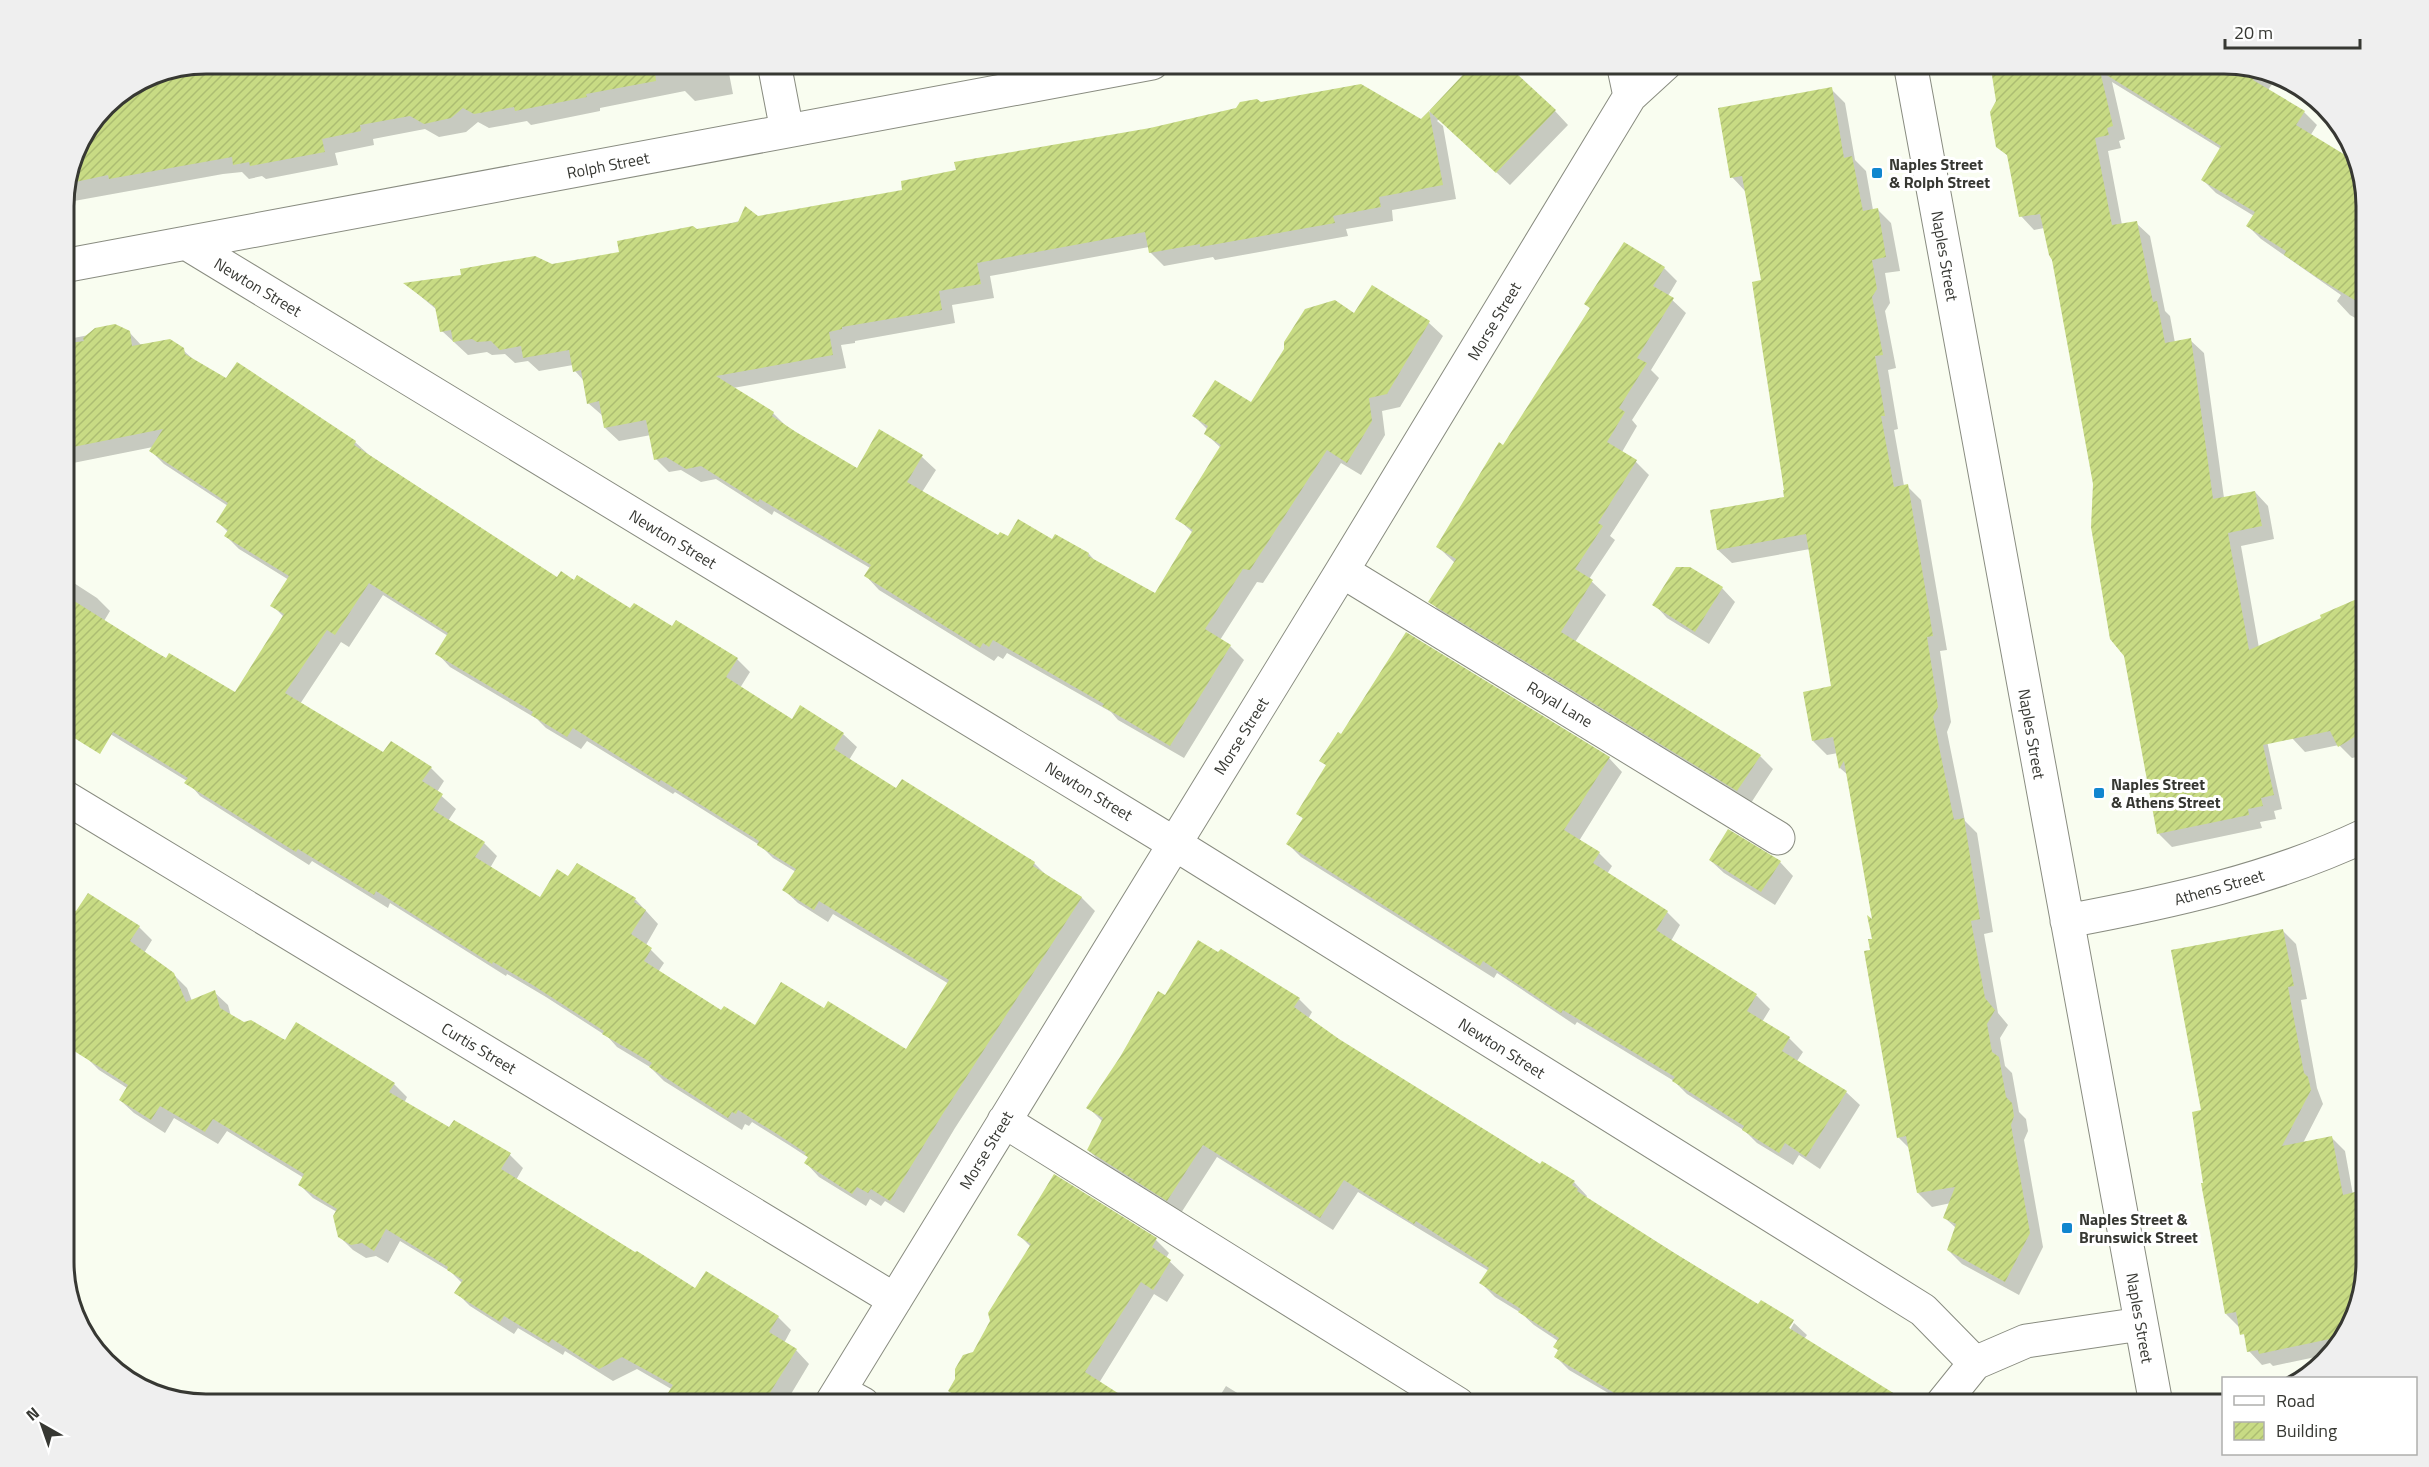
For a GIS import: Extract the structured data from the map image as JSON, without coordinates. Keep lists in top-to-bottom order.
{
  "streets": {
    "street": [
      "Rolph Street",
      "Naples Street",
      "Newton Street",
      "Morse Street",
      "Royal Lane",
      "Athens Street",
      "Curtis Street"
    ]
  },
  "crossings": [
    ["Rolph Street", "Newton Street"],
    ["Naples Street", "Athens Street"],
    ["Newton Street", "Morse Street"],
    ["Morse Street", "Royal Lane"],
    ["Morse Street", "Curtis Street"]
  ],
  "places": {
    "transit": ["Naples Street & Rolph Street", "Naples Street & Athens Street", "Naples Street & Brunswick Street"]
  },
  "legend": ["Road", "Building"],
  "scale_bar": "20 m",
  "north": "top left"
}
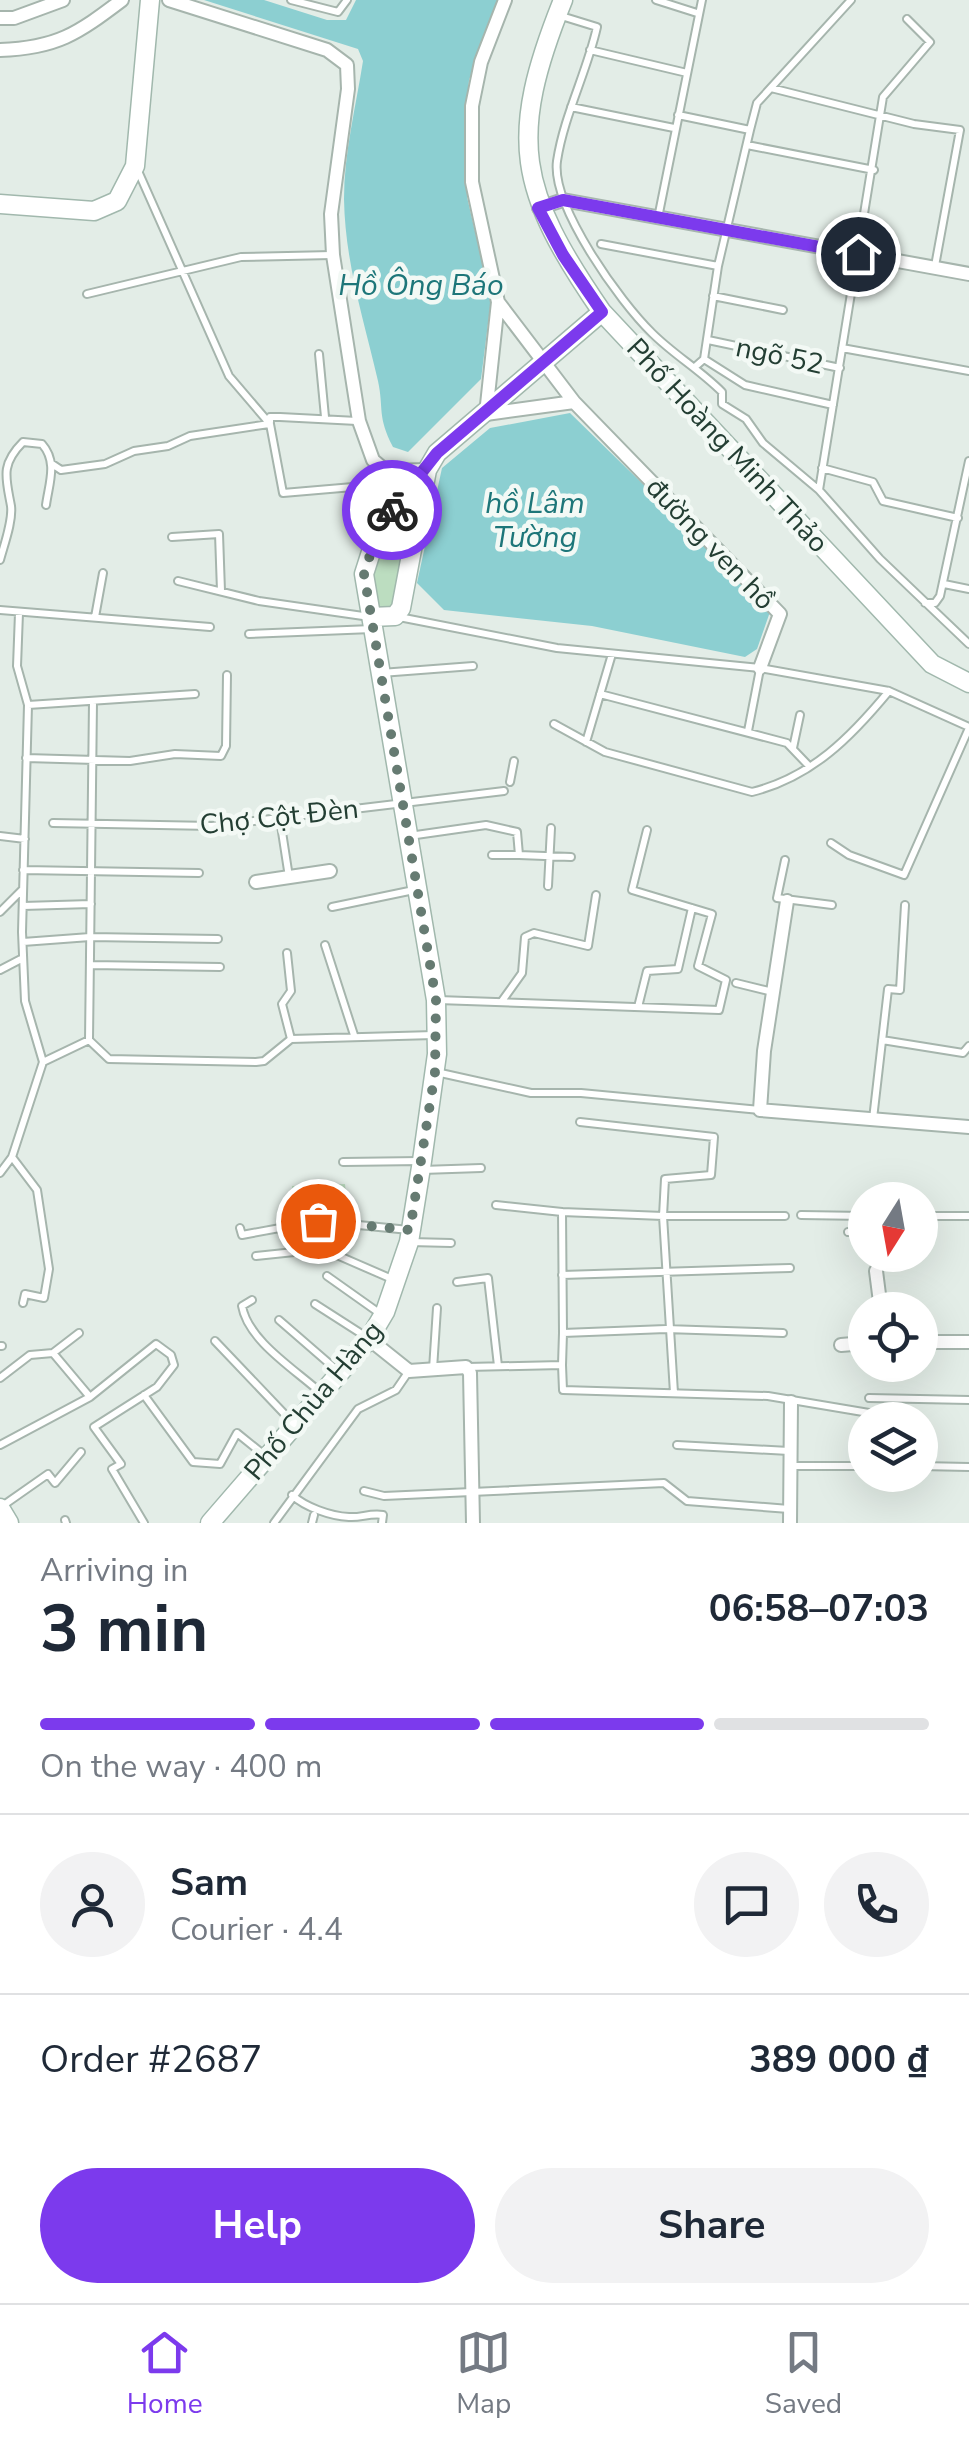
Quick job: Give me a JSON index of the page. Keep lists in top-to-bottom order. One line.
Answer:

-----

Work instruction. Please reproduce the records above exactly, leaving out every picture.

Your response.
For a GIS import: Extract the structured data from the map image as JSON, without coordinates. Keep lists in top-to-bottom order.
{
  "streets": {
    "street": [
      "Rolph Street",
      "Naples Street",
      "Newton Street",
      "Morse Street",
      "Royal Lane",
      "Athens Street",
      "Curtis Street"
    ]
  },
  "crossings": [
    ["Rolph Street", "Newton Street"],
    ["Naples Street", "Athens Street"],
    ["Newton Street", "Morse Street"],
    ["Morse Street", "Royal Lane"],
    ["Morse Street", "Curtis Street"]
  ],
  "places": {
    "transit": ["Naples Street & Rolph Street", "Naples Street & Athens Street", "Naples Street & Brunswick Street"]
  },
  "legend": ["Road", "Building"],
  "scale_bar": "20 m",
  "north": "top left"
}
Quick job: Give me a JSON index of the page. Keep lists in top-to-bottom order. One line.
Answer:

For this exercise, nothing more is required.